- Problem to work on:
Report every line of the records beneath this task that holds the string "Health".

(Extracted page text data)
··········

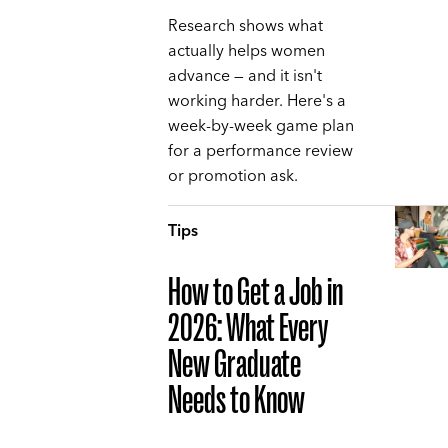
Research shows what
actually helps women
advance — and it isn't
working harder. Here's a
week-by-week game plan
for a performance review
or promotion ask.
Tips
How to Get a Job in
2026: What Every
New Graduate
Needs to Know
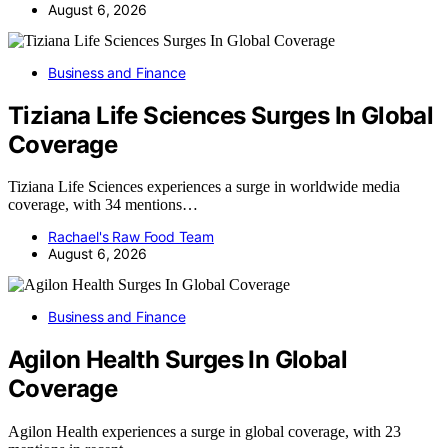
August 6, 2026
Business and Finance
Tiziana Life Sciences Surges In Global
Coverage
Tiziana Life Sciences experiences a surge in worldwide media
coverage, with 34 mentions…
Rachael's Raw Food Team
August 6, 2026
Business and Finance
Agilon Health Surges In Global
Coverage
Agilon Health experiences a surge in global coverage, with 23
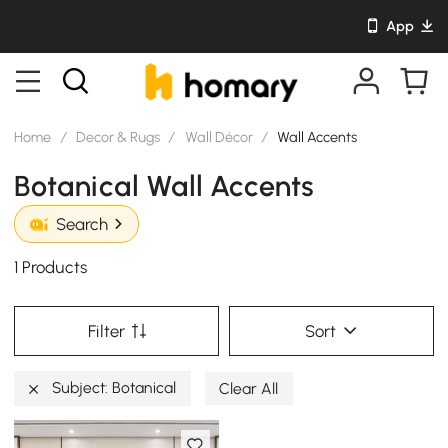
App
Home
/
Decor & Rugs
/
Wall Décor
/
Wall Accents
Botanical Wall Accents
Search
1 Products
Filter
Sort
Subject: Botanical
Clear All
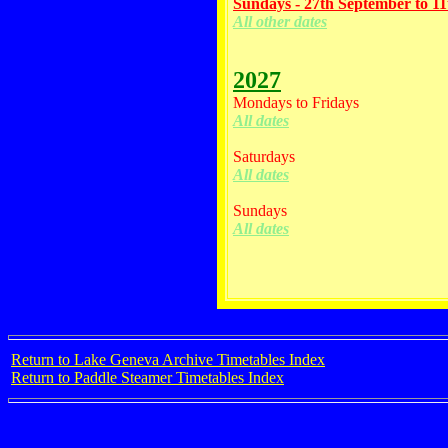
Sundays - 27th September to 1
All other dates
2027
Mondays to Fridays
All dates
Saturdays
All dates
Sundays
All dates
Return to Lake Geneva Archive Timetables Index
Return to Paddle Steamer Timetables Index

··········

- Reply to the exercise:
Agilon Health Surges In Global
Agilon Health experiences a surge in global coverage, with 23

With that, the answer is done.